Exercise aim
In the records that follow, rewrite every line with "scientific name" changed to "binomial name", and leave everything else unchanged.
** Begin Dataset rows **
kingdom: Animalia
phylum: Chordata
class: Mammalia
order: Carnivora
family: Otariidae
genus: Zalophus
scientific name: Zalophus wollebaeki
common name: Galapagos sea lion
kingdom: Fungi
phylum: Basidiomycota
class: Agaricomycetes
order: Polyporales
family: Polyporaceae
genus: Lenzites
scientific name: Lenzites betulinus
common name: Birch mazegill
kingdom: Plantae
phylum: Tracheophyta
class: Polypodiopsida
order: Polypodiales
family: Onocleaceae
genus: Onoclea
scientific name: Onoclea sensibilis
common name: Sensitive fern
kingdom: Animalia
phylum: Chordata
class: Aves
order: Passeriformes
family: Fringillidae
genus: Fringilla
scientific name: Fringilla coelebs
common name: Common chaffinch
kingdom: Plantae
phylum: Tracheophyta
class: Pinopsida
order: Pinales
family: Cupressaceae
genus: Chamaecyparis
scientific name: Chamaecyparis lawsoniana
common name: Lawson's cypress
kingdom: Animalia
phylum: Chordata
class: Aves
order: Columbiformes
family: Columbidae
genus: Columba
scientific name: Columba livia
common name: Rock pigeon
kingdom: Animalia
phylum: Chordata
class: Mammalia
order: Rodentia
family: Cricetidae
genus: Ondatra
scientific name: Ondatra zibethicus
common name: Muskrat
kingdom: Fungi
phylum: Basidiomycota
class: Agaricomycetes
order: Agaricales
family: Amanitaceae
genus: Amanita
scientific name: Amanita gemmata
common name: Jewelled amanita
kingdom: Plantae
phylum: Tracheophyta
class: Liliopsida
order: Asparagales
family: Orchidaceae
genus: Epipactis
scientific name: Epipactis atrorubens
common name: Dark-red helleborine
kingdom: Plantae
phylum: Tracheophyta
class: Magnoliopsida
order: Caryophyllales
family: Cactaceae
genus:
** End Dataset rows **
Expected output
kingdom: Animalia
phylum: Chordata
class: Mammalia
order: Carnivora
family: Otariidae
genus: Zalophus
binomial name: Zalophus wollebaeki
common name: Galapagos sea lion
kingdom: Fungi
phylum: Basidiomycota
class: Agaricomycetes
order: Polyporales
family: Polyporaceae
genus: Lenzites
binomial name: Lenzites betulinus
common name: Birch mazegill
kingdom: Plantae
phylum: Tracheophyta
class: Polypodiopsida
order: Polypodiales
family: Onocleaceae
genus: Onoclea
binomial name: Onoclea sensibilis
common name: Sensitive fern
kingdom: Animalia
phylum: Chordata
class: Aves
order: Passeriformes
family: Fringillidae
genus: Fringilla
binomial name: Fringilla coelebs
common name: Common chaffinch
kingdom: Plantae
phylum: Tracheophyta
class: Pinopsida
order: Pinales
family: Cupressaceae
genus: Chamaecyparis
binomial name: Chamaecyparis lawsoniana
common name: Lawson's cypress
kingdom: Animalia
phylum: Chordata
class: Aves
order: Columbiformes
family: Columbidae
genus: Columba
binomial name: Columba livia
common name: Rock pigeon
kingdom: Animalia
phylum: Chordata
class: Mammalia
order: Rodentia
family: Cricetidae
genus: Ondatra
binomial name: Ondatra zibethicus
common name: Muskrat
kingdom: Fungi
phylum: Basidiomycota
class: Agaricomycetes
order: Agaricales
family: Amanitaceae
genus: Amanita
binomial name: Amanita gemmata
common name: Jewelled amanita
kingdom: Plantae
phylum: Tracheophyta
class: Liliopsida
order: Asparagales
family: Orchidaceae
genus: Epipactis
binomial name: Epipactis atrorubens
common name: Dark-red helleborine
kingdom: Plantae
phylum: Tracheophyta
class: Magnoliopsida
order: Caryophyllales
family: Cactaceae
genus:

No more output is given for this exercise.